Derzeit werden die Berichtsentwürfe noch im Wirtschafts- und Währungsausschuss des EU-Parlaments diskutiert. Sobald sich die Abgeordneten dort auf eine gemeinsame Position geeinigt haben, segnet die Vollversammlung aller Abgeordneten den Text ab. Dies ist für die erste Jahreshälfte 2018 geplant. Parallel dazu erarbeiten die Mitgliedsstaaten im Rat der EU ihre gemeinsame Position zum Gesetzentwurf der EU-Kommission. Anschließend treten Parlament und Rat in Verhandlungen. Weil mit der EU-Kommission eine dritte Partei an den Verhandlungen beteiligt ist, werden diese auch als „Trilog“ bezeichnet. Sowohl der zuständige Berichterstatter im EU-Parlament, Peter Simon, als auch der Präsident des Europäischen Rates, Donald Tusk, streben eine Einigung im Laufe des Jahres 2018 an.

Problem

Ziel der Regulierung sollte es sein, sie mit dem Risiko der Banken in Einklang zu bringen. Es ist jedoch nicht zielführend, die Intensität der Regulierung allein an der Bilanzsumme auszurichten. Denn die ist hierbei nur einer von mehreren Faktoren.

Die Einbeziehung qualitativer Kriterien zur Abgrenzung „kleiner und nicht komplexer Banken“ im Berichtsentwurf ist deshalb zu begrüßen. Die dadurch erhöhte Risikosensitivität rechtfertigt eine Anhebung des Bilanzsummen-Schwellenwerts auf deutlich über 1,5 Milliarden Euro.

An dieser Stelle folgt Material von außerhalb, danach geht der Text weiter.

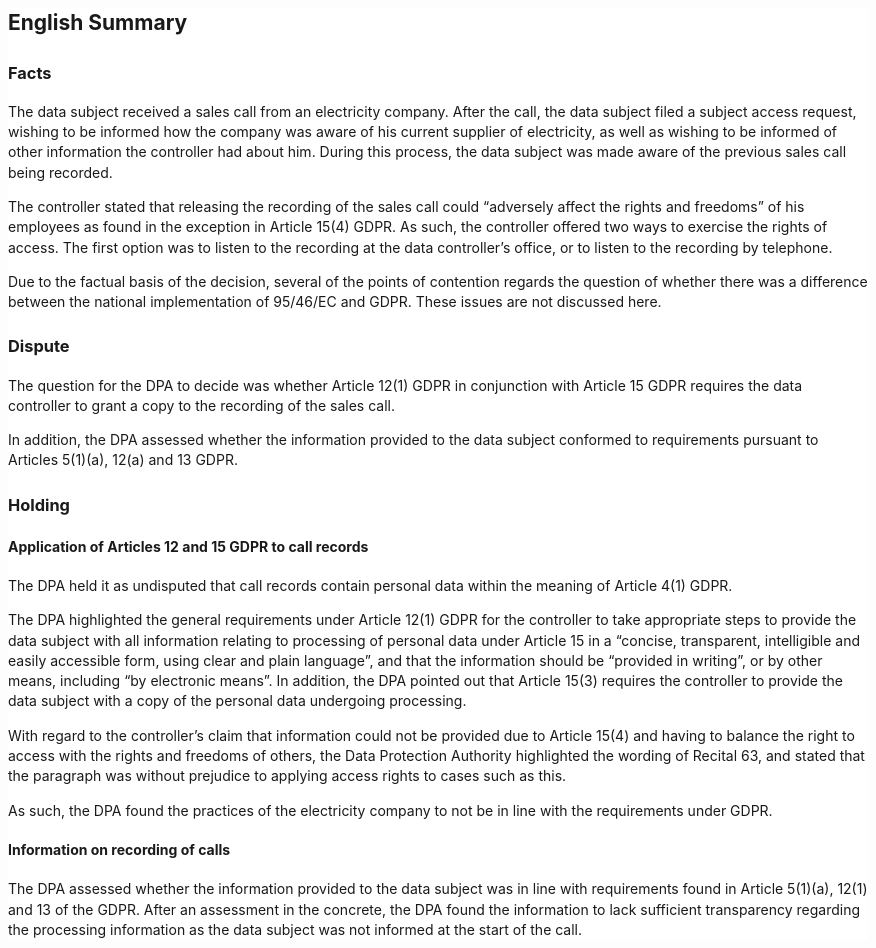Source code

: ## English Summary

### Facts

The data subject received a sales call from an electricity company. After the call, the data subject filed a subject access request, wishing to be informed how the company was aware of his current supplier of electricity, as well as wishing to be informed of other information the controller had about him. During this process, the data subject was made aware of the previous sales call being recorded.

The controller stated that releasing the recording of the sales call could “adversely affect the rights and freedoms” of his employees as found in the exception in Article 15(4) GDPR. As such, the controller offered two ways to exercise the rights of access. The first option was to listen to the recording at the data controller’s office, or to listen to the recording by telephone.

Due to the factual basis of the decision, several of the points of contention regards the question of whether there was a difference between the national implementation of 95/46/EC and GDPR. These issues are not discussed here.

### Dispute

The question for the DPA to decide was whether Article 12(1) GDPR in conjunction with Article 15 GDPR requires the data controller to grant a copy to the recording of the sales call.

In addition, the DPA assessed whether the information provided to the data subject conformed to requirements pursuant to Articles 5(1)(a), 12(a) and 13 GDPR.

### Holding

#### Application of Articles 12 and 15 GDPR to call records

The DPA held it as undisputed that call records contain personal data within the meaning of Article 4(1) GDPR.

The DPA highlighted the general requirements under Article 12(1) GDPR for the controller to take appropriate steps to provide the data subject with all information relating to processing of personal data under Article 15 in a “concise, transparent, intelligible and easily accessible form, using clear and plain language”, and that the information should be “provided in writing”, or by other means, including “by electronic means”. In addition, the DPA pointed out that Article 15(3) requires the controller to provide the data subject with a copy of the personal data undergoing processing.

With regard to the controller’s claim that information could not be provided due to Article 15(4) and having to balance the right to access with the rights and freedoms of others, the Data Protection Authority highlighted the wording of Recital 63, and stated that the paragraph was without prejudice to applying access rights to cases such as this.

As such, the DPA found the practices of the electricity company to not be in line with the requirements under GDPR.

#### Information on recording of calls

The DPA assessed whether the information provided to the data subject was in line with requirements found in Article 5(1)(a), 12(1) and 13 of the GDPR. After an assessment in the concrete, the DPA found the information to lack sufficient transparency regarding the processing information as the data subject was not informed at the start of the call.
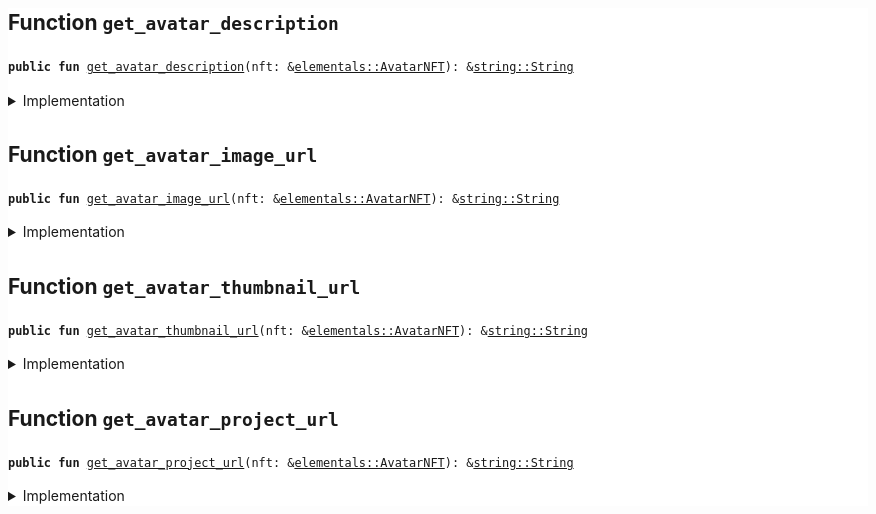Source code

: <a name="0x0_elementals_get_avatar_description"></a>

## Function `get_avatar_description`



<pre><code><b>public</b> <b>fun</b> <a href="elementals.md#0x0_elementals_get_avatar_description">get_avatar_description</a>(nft: &<a href="elementals.md#0x0_elementals_AvatarNFT">elementals::AvatarNFT</a>): &<a href="dependencies/move-stdlib/string.md#0x1_string_String">string::String</a>
</code></pre>



<details><summary>Implementation</summary></details>

<a name="0x0_elementals_get_avatar_image_url"></a>

## Function `get_avatar_image_url`



<pre><code><b>public</b> <b>fun</b> <a href="elementals.md#0x0_elementals_get_avatar_image_url">get_avatar_image_url</a>(nft: &<a href="elementals.md#0x0_elementals_AvatarNFT">elementals::AvatarNFT</a>): &<a href="dependencies/move-stdlib/string.md#0x1_string_String">string::String</a>
</code></pre>



<details><summary>Implementation</summary></details>

<a name="0x0_elementals_get_avatar_thumbnail_url"></a>

## Function `get_avatar_thumbnail_url`



<pre><code><b>public</b> <b>fun</b> <a href="elementals.md#0x0_elementals_get_avatar_thumbnail_url">get_avatar_thumbnail_url</a>(nft: &<a href="elementals.md#0x0_elementals_AvatarNFT">elementals::AvatarNFT</a>): &<a href="dependencies/move-stdlib/string.md#0x1_string_String">string::String</a>
</code></pre>



<details><summary>Implementation</summary></details>

<a name="0x0_elementals_get_avatar_project_url"></a>

## Function `get_avatar_project_url`



<pre><code><b>public</b> <b>fun</b> <a href="elementals.md#0x0_elementals_get_avatar_project_url">get_avatar_project_url</a>(nft: &<a href="elementals.md#0x0_elementals_AvatarNFT">elementals::AvatarNFT</a>): &<a href="dependencies/move-stdlib/string.md#0x1_string_String">string::String</a>
</code></pre>



<details><summary>Implementation</summary></details>

<a name="0x0_elementals_get_avatar_creator"></a>
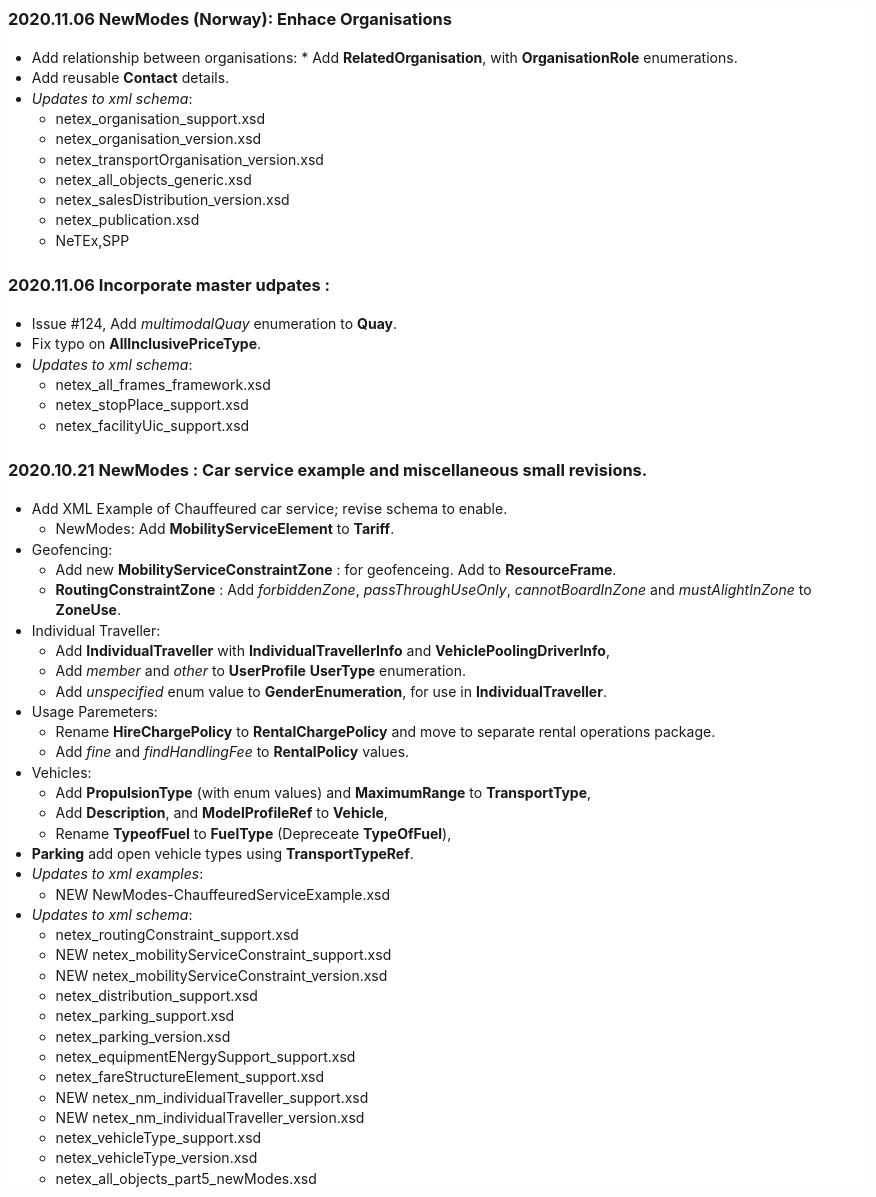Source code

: ### 2020.11.06  NewModes (Norway):  Enhace Organisations
 * Add relationship between organisations:  * Add __RelatedOrganisation__, with __OrganisationRole__ enumerations.
 * Add reusable __Contact__ details.
 * _Updates to xml schema_:  
   * netex_organisation_support.xsd
   * netex_organisation_version.xsd   
   * netex_transportOrganisation_version.xsd   
   * netex_all_objects_generic.xsd
   * netex_salesDistribution_version.xsd   
   * netex_publication.xsd
   * NeTEx,SPP

### 2020.11.06  Incorporate master udpates :
 * Issue #124,   Add _multimodalQuay_ enumeration  to __Quay__. 
 * Fix typo on __AllInclusivePriceType__.
 * _Updates to xml schema_:  
   * netex_all_frames_framework.xsd
   * netex_stopPlace_support.xsd
   * netex_facilityUic_support.xsd

### 2020.10.21  NewModes : Car service example and miscellaneous small revisions.
 * Add XML Example of  Chauffeured car service; revise schema to enable.
   * NewModes: Add __MobilityServiceElement__ to __Tariff__.
 * Geofencing:
   * Add new __MobilityServiceConstraintZone__ : for geofenceing. Add to __ResourceFrame__.
   * __RoutingConstraintZone__ : Add _forbiddenZone_, _passThroughUseOnly_, _cannotBoardInZone_ and _mustAlightInZone_ to  __ZoneUse__.
 * Individual Traveller:
   * Add __IndividualTraveller__  with __IndividualTravellerInfo__ and __VehiclePoolingDriverInfo__,
   * Add _member_ and _other_ to __UserProfile__ __UserType__ enumeration.
   * Add _unspecified_ enum value to   __GenderEnumeration__, for use in __IndividualTraveller__.
 * Usage Paremeters:
   * Rename __HireChargePolicy__ to __RentalChargePolicy__ and move to separate rental operations package.
   * Add _fine_ and _findHandlingFee_ to __RentalPolicy__ values.
 * Vehicles:
   * Add __PropulsionType__ (with enum values) and __MaximumRange__ to __TransportType__,
   * Add __Description__, and __ModelProfileRef__  to __Vehicle__,
   * Rename __TypeofFuel__ to __FuelType__ (Depreceate __TypeOfFuel__),
 * __Parking__ add open vehicle types using __TransportTypeRef__.
 * _Updates to xml examples_:  
   * NEW NewModes-ChauffeuredServiceExample.xsd
 * _Updates to xml schema_:  
   * netex_routingConstraint_support.xsd
   * NEW netex_mobilityServiceConstraint_support.xsd         
   * NEW netex_mobilityServiceConstraint_version.xsd
   * netex_distribution_support.xsd         
   * netex_parking_support.xsd
   * netex_parking_version.xsd
   * netex_equipmentENergySupport_support.xsd
   * netex_fareStructureElement_support.xsd
   * NEW netex_nm_individualTraveller_support.xsd
   * NEW netex_nm_individualTraveller_version.xsd
   * netex_vehicleType_support.xsd
   * netex_vehicleType_version.xsd
   * netex_all_objects_part5_newModes.xsd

Der Umfang der geplanten bürokratischen Erleichterungen ist allerdings weiterhin zu knapp bemessen: Auch künftig sind Regionalbanken, die nicht börsennotiert sind, zur jährlichen Offenlegung bestimmter Schlüsselparameter verpflichtet. Die Offenlegungsberichte sollen institutionellen Investoren oder Ratingagenturen zu einer besseren Einschätzung der Risikolage verhelfen. Doch für Institute wie Genossenschaftsbanken oder Sparkassen läuft das Konzept ins Leere, weil sie nicht börsennotiert sind – es verursacht allein zusätzlichen Aufwand. Zweischneidig sind darüber hinaus die Pläne für eine europaweite Vereinheitlichung des Meldewesens: Es ist sinnvoll und notwendig, Mehrfachabfragen gleicher Daten durch verschiedene Behörden zu verhindern. Zugleich besteht die Gefahr, dass die Vielfalt der nationalen Märkte – etwa in puncto Rechnungslegungsstandards – in einem zentralen EU-Meldewesen nicht ausreichend berücksichtigt wird.

Lösung

Das Konzept zur Abgrenzung „kleiner und nicht komplexer“ Banken ist zielführend. Im weiteren Gesetzgebungsverfahren muss daran festgehalten werden. Allerdings sollten kleine und nicht komplexe Institute von den Offenlegungspflichten vollständig ausgenommen werden, sofern sie nicht börsennotiert sind. Bevor eine zentrale Datensammelstelle eingerichtet wird, sollte vorrangig die Evaluierung der bestehenden Meldepflichten vorangetrieben werden.

Henning Herter ist Referent in der Stabsabteilung beim Genossenschaftsverband Bayern.